- **Prompt**
After locating the line containing "Figure 3: 3-D" in the entries below, please write out that line and the rest through the end exactly. Omit pictures.
------ Data for the task ------
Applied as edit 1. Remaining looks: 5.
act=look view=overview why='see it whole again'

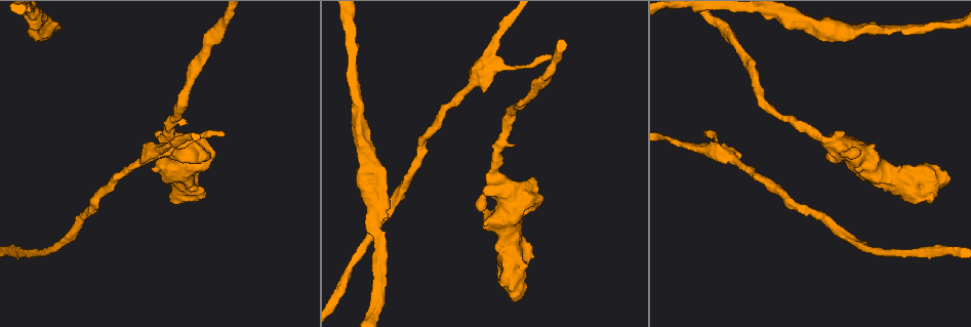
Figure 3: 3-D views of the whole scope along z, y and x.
act=look view=3d um=4 pic=3 at=(480, 71) why='a fork'

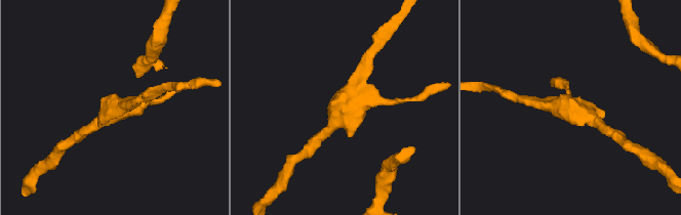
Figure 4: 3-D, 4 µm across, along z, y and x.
act=look view=em slice=planes show=tint pic=4 at=(574, 106) arms=3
------
- **Response**
Figure 3: 3-D views of the whole scope along z, y and x.
act=look view=3d um=4 pic=3 at=(480, 71) why='a fork'

Figure 4: 3-D, 4 µm across, along z, y and x.
act=look view=em slice=planes show=tint pic=4 at=(574, 106) arms=3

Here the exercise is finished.